Die Details sollen allerdings während eines Telefonats im Auto geklärt worden sein. Staab sprach vom „Machbaren“, aus seiner Sicht der nördliche Teil. Was die Mitarbeiter verstanden haben, ist nicht bekannt. Doch so soll das Missverständnis passiert sein, schreibt Staab. Wie es zu dem Kahlschlag gekommen sein soll, das könne sich auch der OB nicht erklären. „Selbst wenn es der Auftrag gewesen wäre, eine Sichtschneise von Nord nach Süd zu schneiden, wäre dazu kein auf den Stock setzen notwendig gewesen“, schreibt Staab in seiner Stellungnahme.

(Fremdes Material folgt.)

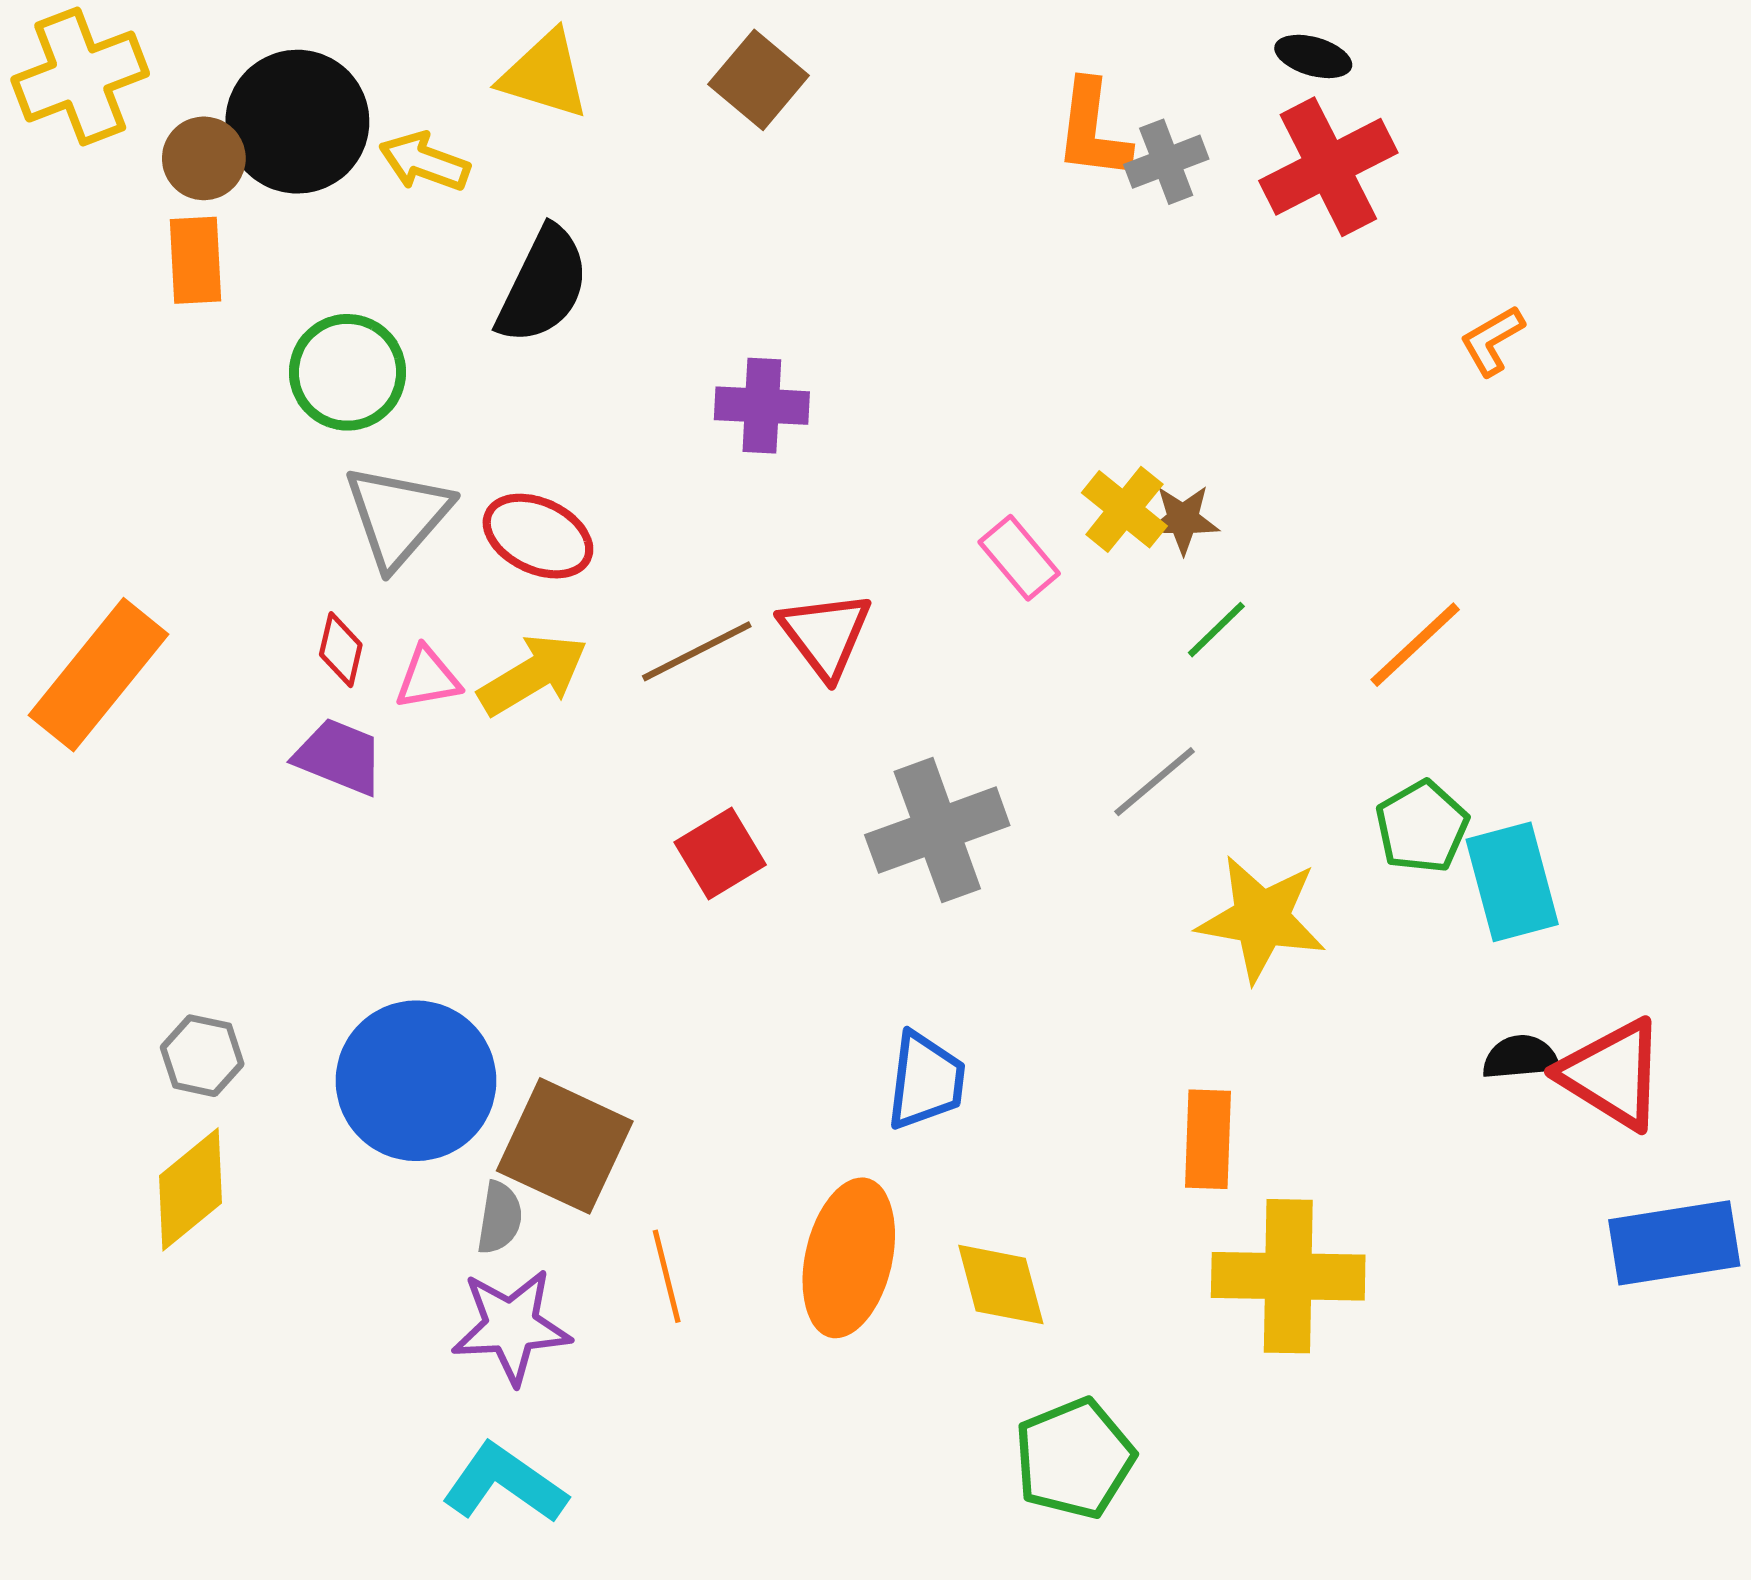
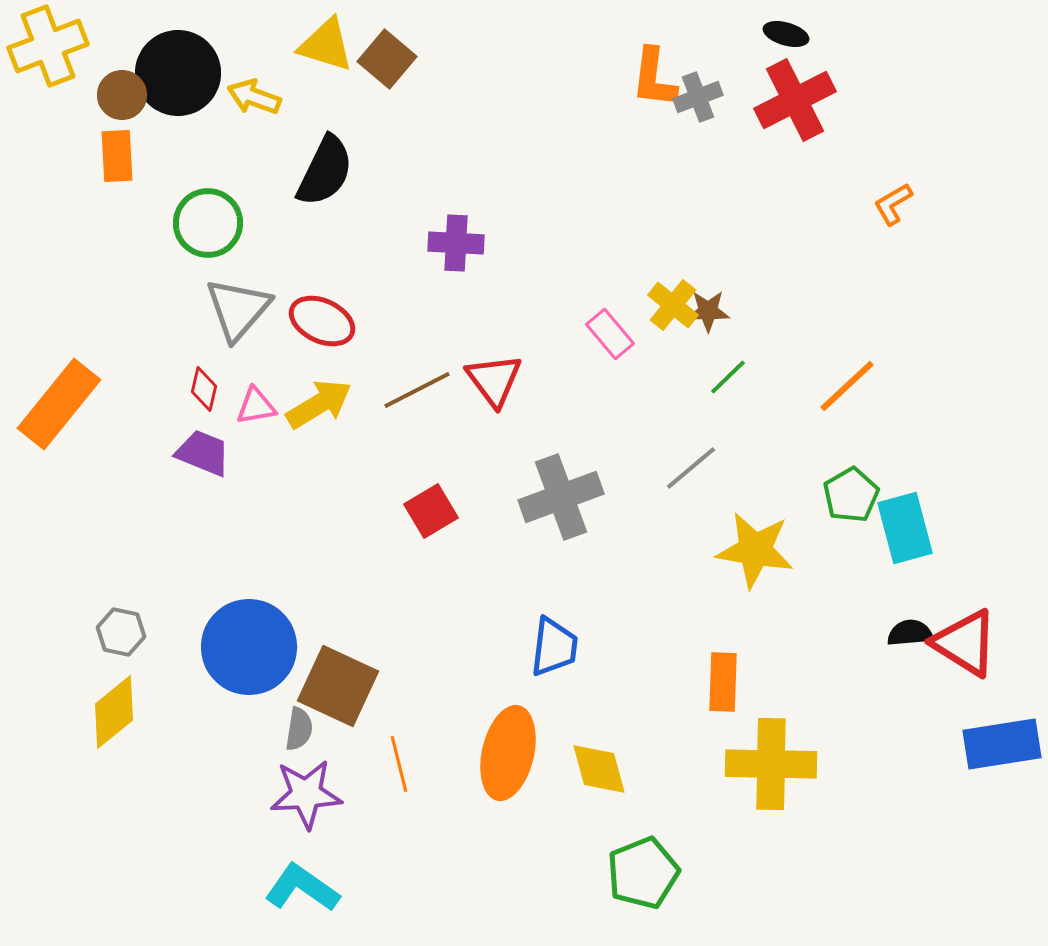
brown square: (759, 80) -> (387, 59), moved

Das sagen die Technischen Betriebe
Die Stellungnahme der Technischen Betriebe (TBR) der Stadt Radolfzell berichtet von wiederkehrenden Beschwerden eines Anwohners, der gerne von seinem Grundstück aus Sicht auf den See haben wollte. Dieser habe sich in seinen Forderungen nach einer Sichtschneise auf eine mündliche Vereinbarung beziehungsweise auf ein Gerichtsurteil berufen, welches ihm den Seeblick garantieren würde.

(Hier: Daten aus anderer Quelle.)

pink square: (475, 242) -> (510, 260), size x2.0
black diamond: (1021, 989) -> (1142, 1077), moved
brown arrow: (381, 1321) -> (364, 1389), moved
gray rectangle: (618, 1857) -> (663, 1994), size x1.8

Dafür lagen laut Aussage der TBR allerdings keine Unterlagen vor und diese Vereinbarung habe auch nicht mehr nachvollzogen werden können. Deswegen hätten die Mitarbeiter der TBR die Rückschnitte abgelehnt. Seit mindestens sechs Jahren würden die TBR in dem Bereiche keine Gehölze mehr pflegen, heißt es in dem Dokument.
Nachdem der Anwohner mit seiner Bitte bei der Verwaltungsspitze, also OB Martin Staab, vorstellig geworden sei, kam der Auftrag erst zur Prüfung und anschließend zur Durchführung zurück. Die Details seien mit dem OB mündlich besprochen worden. Ein schriftlicher Arbeitsauftrag mit Lageplan wird in der Stellungnahme erwähnt und erst nach einer weiteren Anfrage an die Stadtverwaltung öffentlich gestellt.

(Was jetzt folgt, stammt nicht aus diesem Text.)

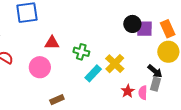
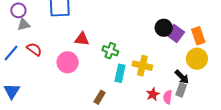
purple square: (145, 29) -> (175, 33), turned 30
yellow cross: (115, 64) -> (142, 66), turned -36
cyan rectangle: (93, 73) -> (120, 73), turned -36
brown rectangle: (57, 100) -> (100, 97), moved, turned -40

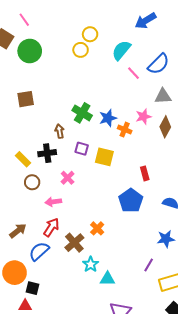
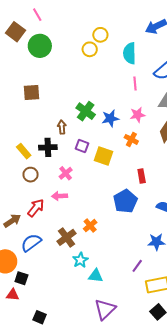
cyan semicircle: (121, 50) -> (130, 53), turned -45
pink line: (133, 73) -> (135, 84), moved, turned 32
pink star: (143, 117) -> (138, 115), moved
orange cross: (125, 130) -> (131, 139), moved
pink arrow: (53, 202) -> (59, 196), moved
red arrow: (51, 227) -> (36, 208), moved

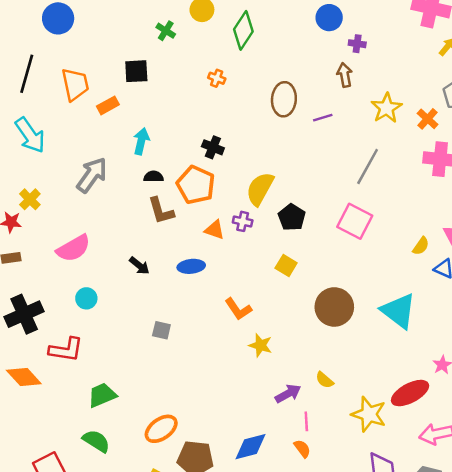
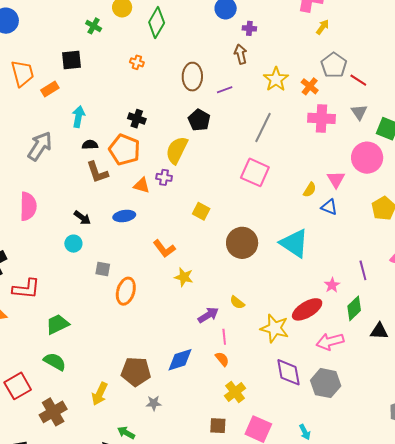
black pentagon: (292, 217) -> (199, 120), moved
pink semicircle: (74, 248) -> (28, 206), turned -56
cyan circle: (86, 298) -> (73, 244), moved
orange ellipse: (161, 429) -> (126, 291), moved, turned -36

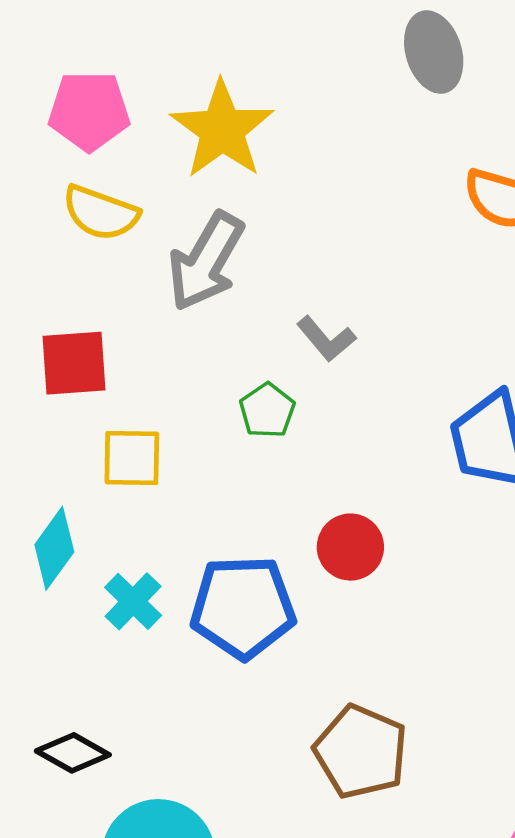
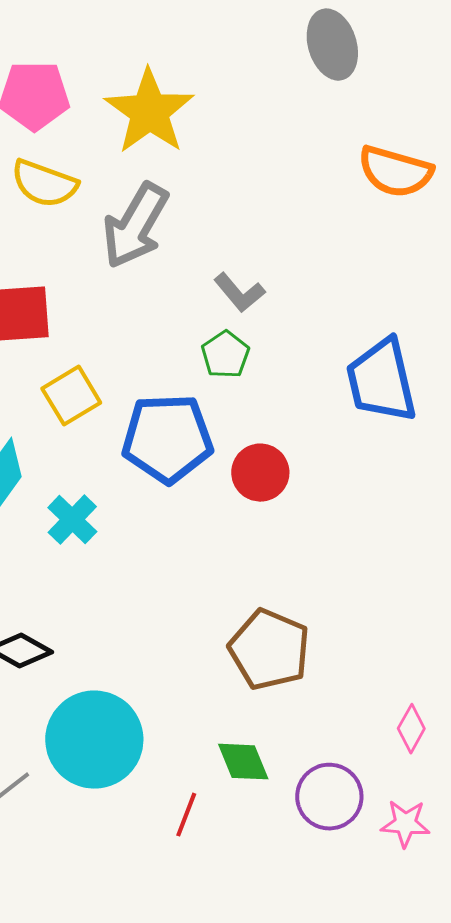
green pentagon: (267, 411) -> (225, 355), moved
yellow square: (132, 458) -> (71, 396), turned -32
blue pentagon: (243, 607) -> (167, 439), moved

In dem Lageplan sind die Bereiche nördlich der Kläranlage sowie der Bereich südlich der Kläranlage oberhalb des Spazierwegs rot markiert. Hier sei laut Legende „Rückschnitt notwendig“. Blau markiert ist nur der Bereich direkt am Seeufer, hier solle eventuelle auf Maßnahmen verzichtet werden. Rot markiert ist ebenfalls das Grundstück, welches von dieser Maßnahme profitieren soll.
Das sagt das Landratsamt
Anders als von OB Martin Staab angenommen, erklärt die Untere Naturschutzbehörde des Landratsamts Konstanz auch Teile nördlich der Kläranlage für geschützt. Das Gehölz im Bereich des Radweges und des Bahndamms sei als geschütztes Biotop eingestuft. Lediglich das einreihige Gehölze direkt am Zaun der Kläranlage befinde sich in keinem Schutzgebiet. Die gerodeten Bereiche südlich der Kläranlage sind laut Landratsamt Teil des Natura-2000-Schutzgebietes.
Ebenfalls stellt die Untere Naturschutzbehörde fest, dass bereit seit 2016 eine Sichtschneise von einem Grundstück zum See bestünde. Dies würden historische Aufnahmen belegen, dass dort schon in den vergangenen Jahren ungenehmigte Rückschnitte stattgefunden hätten. „Seesicht hat nur ein Haus“, heißt es in dem Dokument und die zuständige Abteilung im Radolfzeller Rathaus habe keine dieser Maßnahmen veranlasst.
Juristisch habe man diesen Fall dennoch nicht verfolgt, erklärt Marlene Pellhammer, Pressesprecherin des Landratsamtes, auf Nachfrage: „Es gab keine belastbaren Anhaltspunkte, wonach der Eingriff einem Anwohner konkret zugeordnet werden konnte.“ Das Landratsamt schlägt der Stadt Radolfzell in seiner Stellungnahme vor, auf dem Gelände der Kläranlage einen großkronigen Baum in die Sichtachse zu pflanzen, um weitere Rückschnitte zu verhindern. Laut Nicole Stadach, Sprecherin der Stadt Radolfzell, wolle man dies im Herbst prüfen.